Bacchettate, schiaffi, minacce. Così, due «insegnanti» senegalesi pretendevano di trattare una decina di allievi affidati loro in un centro islamico di Monza, il «Nourou Dareyni Touba».
Vittime di questi violenze, bambini dai 5 ai 10 anni, che venivano rinchiusi in uno stanzino per punizione e maltrattati col pretesto del loro presunto «scarso impegno».
Ieri mattina, nell'ambito di un'indagine coordinata dalla Procura di Monza, i Carabinieri del Nucleo investigativo brianzolo hanno eseguito le misure cautelari. I due cattivi maestri sono stati individuati e sottoposti uno agli arresti domiciliati, l'altro all'obbligo di firma in caserma, mentre la sede dell'associazione è stata chiusa. Le indagini erano partite a maggio, dopo una segnalazione del servizio Tutela minori di Seregno, e hanno consentito di documentare le responsabilità dei due senegalesi, arruolati nel centro islamico col compito di «istruire» gli scolari.
Le «moschee» attive nelle città italiane, oltre a espletare funzioni di preghiera, di frequente svolgono anche servizi di tipo «sociale». Fra i più richiesti, questi «dopo-scuola» in cui accanto allo svolgimento dei normali compiti compare spesso lo studio del Corano o della lingua d'origine. Purtroppo questa attività a volte si rivela contraria a ogni elementare regola, ed è proprio quello che è successo nel caso di Monza. Un caso non isolato, a dire il vero. Poco meno di due mesi fa sono stati resi noti i dettagli di una storia simile: a Padova un imam di origini bengalesi è stato arrestato con accuse analoghe, con sette bambini vittime di bacchettate, botte e punizioni. L'imam, al momento dell'arresto, si è mostrato incredulo: «Se non studiavano, io li punivo - così ha detto secondo quanto riportato dal Corrieredelveneto - Nel mio Paese si fa così, non sapevo che qui fosse un reato». Ebbene, quell'imam era stato chiamato a sostituire un altro, espulso a sua volta per violenze e antisemitismo. Un mese fa, nei pressi di Treviso è stato arrestato un altro imam originario del Bangladesh: picchiava i bambini con un bastone.
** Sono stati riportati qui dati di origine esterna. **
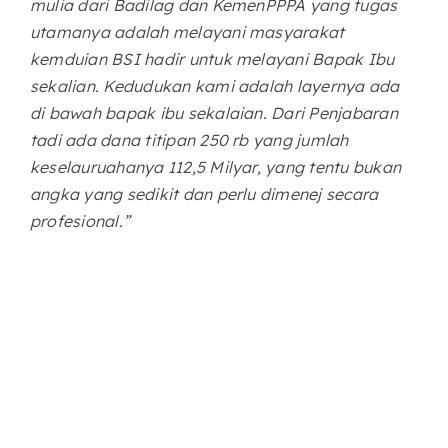
mulia dari Badilag dan KemenPPPA yang tugas
utamanya adalah melayani masyarakat
kemduian BSI hadir untuk melayani Bapak Ibu
sekalian. Kedudukan kami adalah layernya ada
di bawah bapak ibu sekalaian. Dari Penjabaran
tadi ada dana titipan 250 rb yang jumlah
keselauruahanya 112,5 Milyar, yang tentu bukan
angka yang sedikit dan perlu dimenej secara
profesional.”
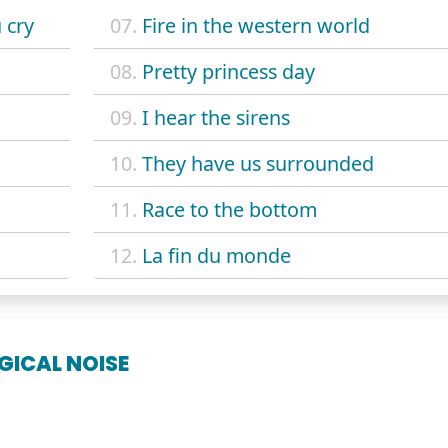
u cry
07.
Fire in the western world
08.
Pretty princess day
09.
I hear the sirens
10.
They have us surrounded
11.
Race to the bottom
12.
La fin du monde
ICAL NOISE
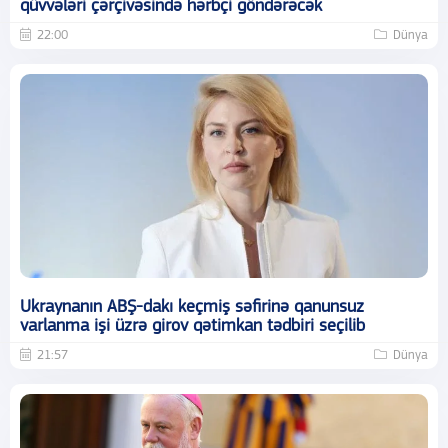
qüvvələri çərçivəsində hərbçi göndərəcək
22:00
Dünya
Ukraynanın ABŞ-dakı keçmiş səfirinə qanunsuz
varlanma işi üzrə girov qətimkan tədbiri seçilib
21:57
Dünya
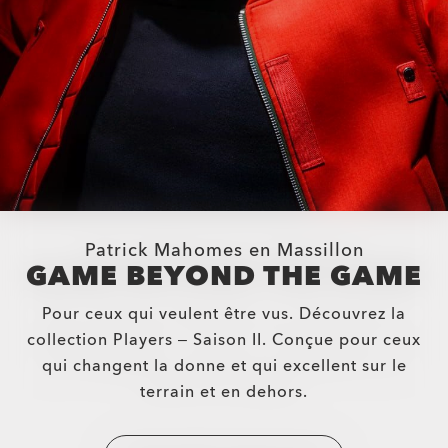
Patrick Mahomes en Massillon
GAME BEYOND THE GAME
Pour ceux qui veulent être vus. Découvrez la
collection Players – Saison II. Conçue pour ceux
qui changent la donne et qui excellent sur le
terrain et en dehors.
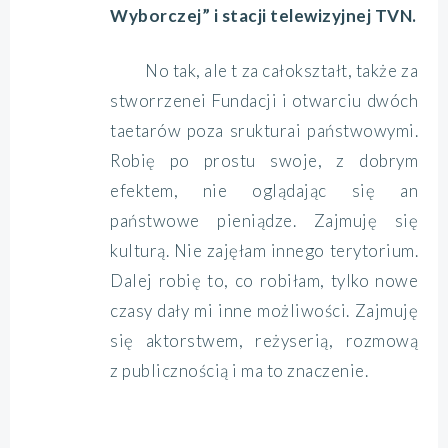
Wyborczej” i stacji telewizyjnej TVN.
No tak, ale t za całokształt, także za
stworrzenei Fundacji i otwarciu dwóch
taetarów poza srukturai państwowymi.
Robię po prostu swoje, z dobrym
efektem, nie oglądając się an
państwowe pieniądze. Zajmuję się
kulturą. Nie zajęłam innego terytorium.
Dalej robię to, co robiłam, tylko nowe
czasy dały mi inne możliwości. Zajmuję
się aktorstwem, reżyserią, rozmową
z publicznością i ma to znaczenie.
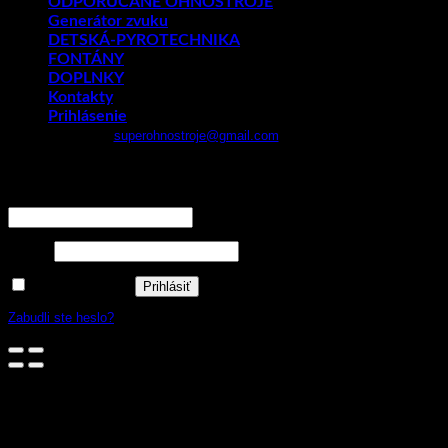
ODPORÚČANÉ OHŇOSTROJE
Generátor zvuku
DETSKÁ-PYROTECHNIKA
FONTÁNY
DOPLNKY
Kontakty
Prihlásenie
Email:
superohnostroje@gmail.com
- Telefón: 0949 882 943
Prihlásenie
Používateľské meno alebo e-mailová adresa
*
Heslo
*
Zapamätať si ma
Prihlásiť
Zabudli ste heslo?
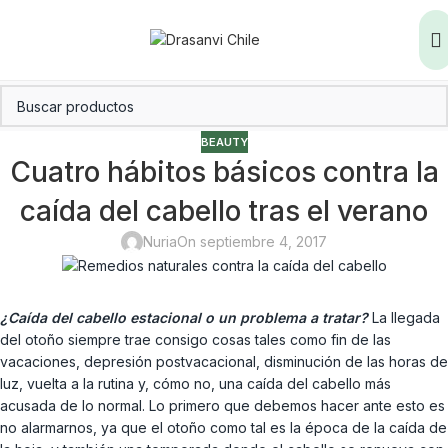
BEAUTY
Cuatro hábitos básicos contra la
caída del cabello tras el verano
Nuria
On septiembre 4, 2017
¿Caída del cabello estacional o un problema a tratar?
La llegada
del otoño siempre trae consigo cosas tales como fin de las
vacaciones, depresión postvacacional, disminución de las horas de
luz, vuelta a la rutina y, cómo no, una caída del cabello más
acusada de lo normal. Lo primero que debemos hacer ante esto es
no alarmarnos, ya que el otoño como tal es la época de la caída de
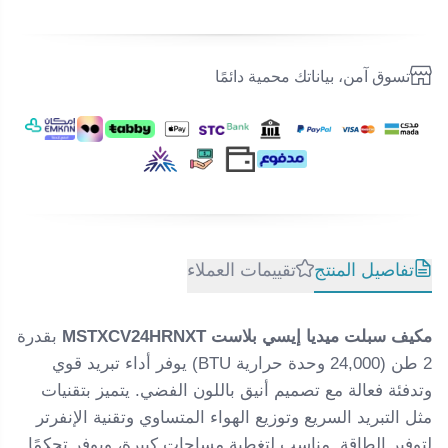
تسوق آمن، بياناتك محمية دائمًا
تفاصيل المنتج
تقييمات العملاء
مكيف سبلت ميديا إيسي بلاست MSTXCV24HRNXT
بقدرة
2 طن (24,000 وحدة حرارية BTU) يوفر أداء تبريد قوي
وتدفئة فعالة مع تصميم أنيق باللون الفضي. يتميز بتقنيات
مثل التبريد السريع وتوزيع الهواء المتساوي وتقنية الإنفرتر
لتوفير الطاقة. مناسب لتغطية مساحات كبيرة، ويوفر تحكمًا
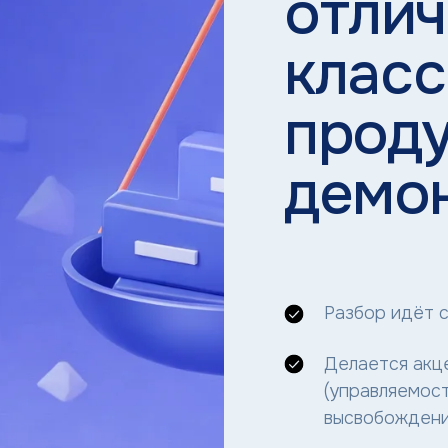
отлич
класс
прод
демо
Разбор идёт с
Делается акц
(управляемост
высвобождени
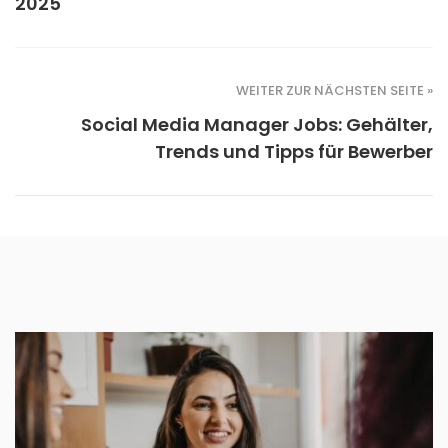
2025
WEITER ZUR NÄCHSTEN SEITE »
Social Media Manager Jobs: Gehälter,
Trends und Tipps für Bewerber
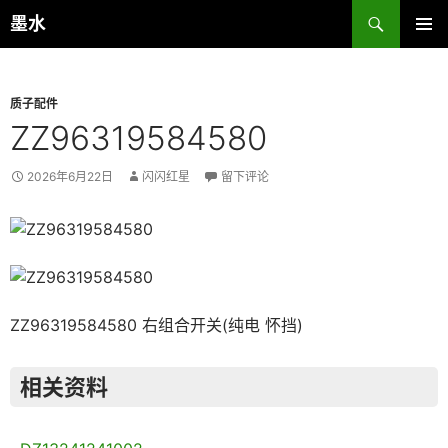
跳
搜
墨水
至
索
主菜单
正
文
质子配件
ZZ96319584580
2026年6月22日
闪闪红星
留下评论
ZZ96319584580 右组合开关(纯电 怀挡)
相关资料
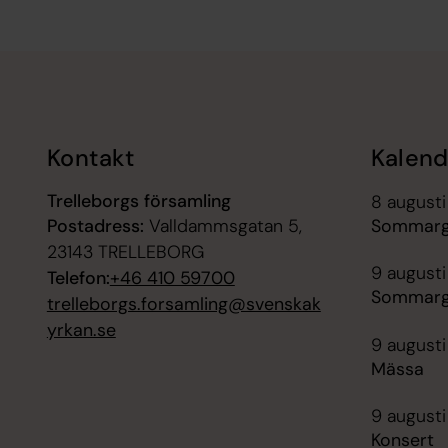
Tillbaka till toppen
Tillbaka till innehållet
Kontakt
Kalend
Trelleborgs församling
8 augusti
Postadress:
Valldammsgatan 5,
Sommargu
23143 TRELLEBORG
9 augusti
Telefon:
+46 410 59700
Sommargu
trelleborgs.forsamling@svenskak
yrkan.se
9 augusti
Mässa
9 augusti
Konsert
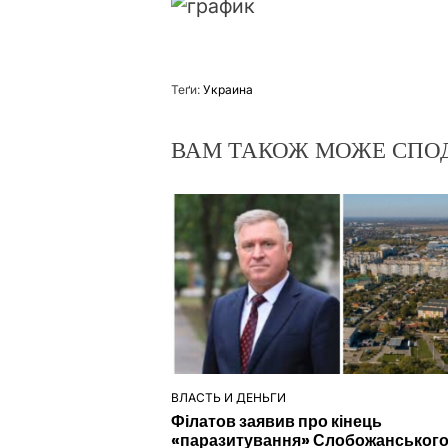
Теґи:
Украина
ВАМ ТАКОЖ МОЖЕ СПО
ВЛАСТЬ И ДЕНЬГИ
ОПУБЛІКУВАТИ
Філатов заявив про кінець
У
«паразитування» Слобожанського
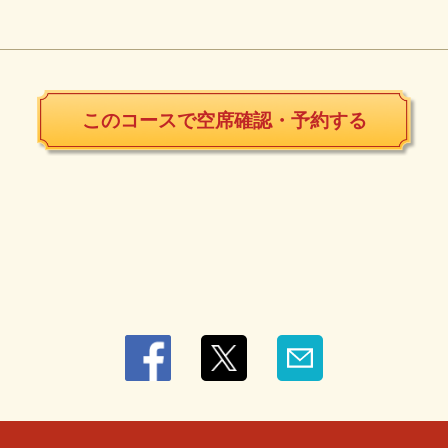
このコースで空席確認・予約する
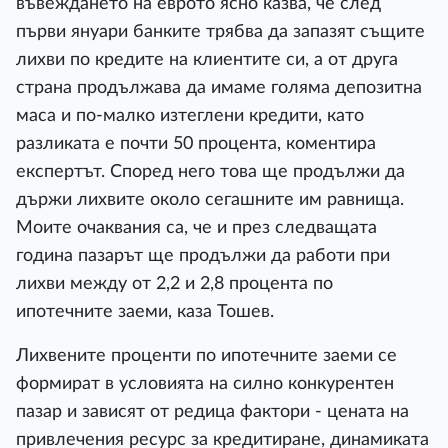
въвеждането на еврото ясно казва, че след
първи януари банките трябва да запазят същите
лихви по кредите на клиентите си, а от друга
страна продължава да имаме голяма депозитна
маса и по-малко изтеглени кредити, като
разликата е почти 50 процента, коментира
експертът. Според него това ще продължи да
държи лихвите около сегашните им равнища.
Моите очаквания са, че и през следващата
година пазарът ще продължи да работи при
лихви между от 2,2 и 2,8 процента по
ипотечните заеми, каза Тошев.
Лихвените проценти по ипотечните заеми се
формират в условията на силно конкурентен
пазар и зависят от редица фактори - цената на
привлечения ресурс за кредитиране, динамиката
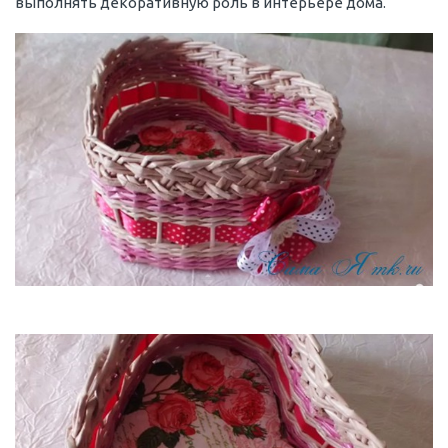
выполнять декоративную роль в интерьере дома.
E sempre a Monza due settimane fa si è parlato di un ragazzino di 13 anni che non si è potuto presentare a scuola a causa delle percosse subite dal padre, che avrebbe perso le staffe non vedendolo abbastanza assiduo nel frequentare la moschea.
Ora questo nuovo caso. Per Massimiliano Capitanio, deputato leghista, è «emblematico di come qualcuno intenda l'integrazione e l'educazione». «Quando chiediamo telecamere di videosorveglianza nelle strutture per anziani e nelle scuole materne - ha aggiunto - è evidente che un'attenzione uguale se non maggiore vada riservata a questi luoghi». Capitanio invita tutti i Comuni a «controllare fino in fondo le attività di certi centri culturali che spesso altro non sono che moschee non autorizzate».
«Purtroppo le madrasse' in Italia e in Lombardia sono già una realtà ed eccone le nefande conseguenze - commenta anche il deputato Paolo Grimoldi (foto) segretario regionale della Lega - Sarebbe questa l'integrazione che auspichiamo?».